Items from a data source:

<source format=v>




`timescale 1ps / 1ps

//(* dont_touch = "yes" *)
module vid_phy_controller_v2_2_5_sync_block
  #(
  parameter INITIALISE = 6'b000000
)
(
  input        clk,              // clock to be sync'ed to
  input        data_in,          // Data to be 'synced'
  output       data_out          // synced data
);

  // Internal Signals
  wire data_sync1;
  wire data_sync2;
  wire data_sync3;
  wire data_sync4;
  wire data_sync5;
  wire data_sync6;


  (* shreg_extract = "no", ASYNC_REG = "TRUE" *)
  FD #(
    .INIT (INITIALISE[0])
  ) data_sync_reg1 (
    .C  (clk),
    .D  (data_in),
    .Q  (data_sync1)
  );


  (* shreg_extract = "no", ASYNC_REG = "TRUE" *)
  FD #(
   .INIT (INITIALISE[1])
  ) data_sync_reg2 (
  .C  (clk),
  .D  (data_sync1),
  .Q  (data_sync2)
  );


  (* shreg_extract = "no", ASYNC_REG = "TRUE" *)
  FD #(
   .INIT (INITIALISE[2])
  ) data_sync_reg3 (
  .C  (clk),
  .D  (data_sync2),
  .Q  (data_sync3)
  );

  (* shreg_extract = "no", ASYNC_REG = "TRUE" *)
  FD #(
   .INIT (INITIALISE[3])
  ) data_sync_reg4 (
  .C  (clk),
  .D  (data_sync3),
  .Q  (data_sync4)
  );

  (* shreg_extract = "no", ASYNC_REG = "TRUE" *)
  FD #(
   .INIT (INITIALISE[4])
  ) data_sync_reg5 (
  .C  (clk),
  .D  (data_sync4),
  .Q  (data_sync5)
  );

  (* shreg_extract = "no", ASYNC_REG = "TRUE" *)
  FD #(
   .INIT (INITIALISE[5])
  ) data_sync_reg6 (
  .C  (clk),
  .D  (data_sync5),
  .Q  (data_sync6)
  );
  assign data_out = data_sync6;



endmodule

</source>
---
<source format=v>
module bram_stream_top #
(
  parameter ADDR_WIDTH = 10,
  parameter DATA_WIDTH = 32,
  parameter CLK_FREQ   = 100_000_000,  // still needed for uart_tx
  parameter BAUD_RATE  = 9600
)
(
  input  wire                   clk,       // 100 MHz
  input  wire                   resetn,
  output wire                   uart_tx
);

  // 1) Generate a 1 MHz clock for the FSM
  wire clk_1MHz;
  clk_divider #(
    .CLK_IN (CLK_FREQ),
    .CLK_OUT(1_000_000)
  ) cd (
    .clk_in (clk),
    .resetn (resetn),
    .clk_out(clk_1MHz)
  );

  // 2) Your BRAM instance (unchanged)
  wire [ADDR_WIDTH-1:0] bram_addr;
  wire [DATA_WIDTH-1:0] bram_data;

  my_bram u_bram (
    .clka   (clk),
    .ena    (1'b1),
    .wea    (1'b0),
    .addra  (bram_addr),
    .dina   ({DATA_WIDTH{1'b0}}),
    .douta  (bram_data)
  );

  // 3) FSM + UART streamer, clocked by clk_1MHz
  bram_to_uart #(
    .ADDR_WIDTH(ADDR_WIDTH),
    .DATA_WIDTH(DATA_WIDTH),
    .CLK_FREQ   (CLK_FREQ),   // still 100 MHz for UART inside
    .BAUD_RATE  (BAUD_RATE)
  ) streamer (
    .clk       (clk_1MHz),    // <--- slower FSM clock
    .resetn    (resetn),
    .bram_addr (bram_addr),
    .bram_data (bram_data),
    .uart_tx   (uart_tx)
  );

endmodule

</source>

#### [Your task]
From the entries above, extract every line where the word "wire" appears.

#### [Problem solution]
  wire data_sync1;
  wire data_sync2;
  wire data_sync3;
  wire data_sync4;
  wire data_sync5;
  wire data_sync6;
  input  wire                   clk,       // 100 MHz
  input  wire                   resetn,
  output wire                   uart_tx
  wire clk_1MHz;
  wire [ADDR_WIDTH-1:0] bram_addr;
  wire [DATA_WIDTH-1:0] bram_data;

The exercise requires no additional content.